Today is Veteran's Day in the US, when we lived in Canada we called it Rememberance Day and wore red poppies on our lapels. Whatever it's called, it's the day set aside to remember those in the military who have done their duty to their country.
My opinion of war/conflict/limited police action has nothing to do with the fact that enlisted men and women have put themselves into the line of fire because they are soldiers. Or sailors. Or marines.
It goes beyond it being their job, it's who they ARE. I've been trying to follow stories about the troops coming home, specifically from Iraq, who are feeling like they don't belong here when there are still troops there. Unless all the troops are coming home, they don't want to be in their yard or with their family, they think they should be with their unit.

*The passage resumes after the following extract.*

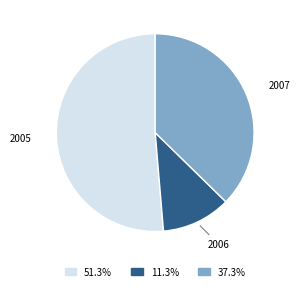

Combined, do 2006 and 2007 account for over 50%?

No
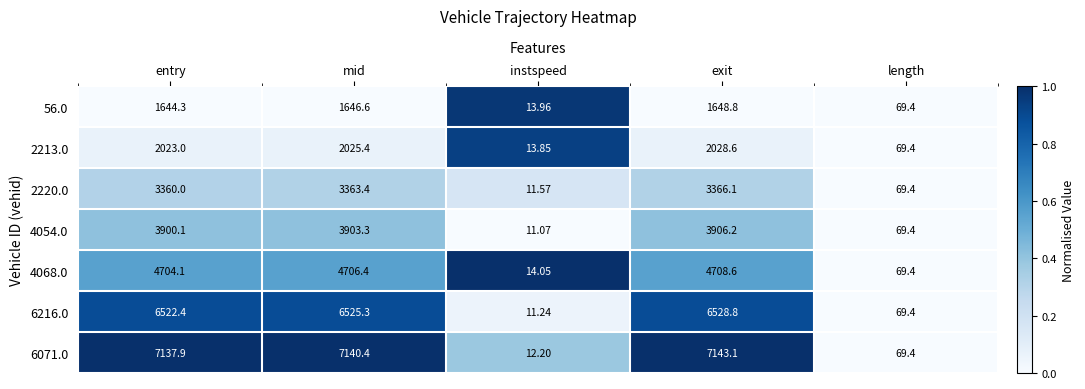

What is the spread (max minus min) of values at entry?

5493.6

You can hear the feeling of identity underneath the statements: I am a soldier.
It's a state of mind I can't understand, because I'm not a solider. I do know to say "Thank you for your service" but not to ask about their time in combat unless I'm invited to. I was watching Paranormal State one night when Ryan asked a Vietnam vet to tell him about his time in Vietnam. I gasped at 23 year old Ryan being so disrespectful.
The general attitude of gratitude to our enlisted is one I approve of. I've seen people walk up to those in uniform to shake their hand and say "Thank you for your service.". Seeing the President saluting as the coffins come home is something I find heartbreaking, but important. I'm grateful that he, at least seems, to have the same respect for the troops that I do. (It could be a whole sham and doesn't care a lick, but I'm not going to get into that right now.)
I learned that there is a group of vets in Maine who go to the airport where the troops coming home and going overseas get on and off the trans-atlantic planes. Someone stands and shakes the hand of every returning enlisted person saying "Welcome home hero!".
Some of these old guys are hilarious, one will tell the men that there are phones available for them to make calls free of charge, "and if you get your sister at the phone sex line I'll talk to her." This statement is met with that great, silent pause before a big burst of laughter at something kind of shocking but funny.
Women bring cookies and give anyone hugs who wants hugs, while wearing their sweatshirts with the photo of their child or grandchild in the military. Or they wear their baseball cap showing they are veterans too.
For the troops that are deploying, they have a poster for the enlisted people to sign and write messages and give them a care package for the plane ride.
They tell them "We'll be here to welcome you when you come home".
The level of shell shock/combat psychosis in our returning troops is disturbing. (I hate the term 'post traumatic stress disorder', don't lump it in with a woman who's having nightmares after a car accident, it's not the same thing goddammit!) I get worried that they're not getting the help they need to get the flashbacks down to a minimum or help them be able to not freak out during the fireworks on the 4th of July. Because they deserve to not be afraid.
I'm going to take a minute today at 11:11 to be thankful for their service. As we all should.
To send care packages or letters to overseas troops:
is a site where you can get the address and wish lists of military who would like to hear from those of us at home.
Amanda's beauty tip of the day: If you've had a really big cry and your eyes are swollen, massage ice cubes around your eyes gently, repeating every ten minutes until you feel better.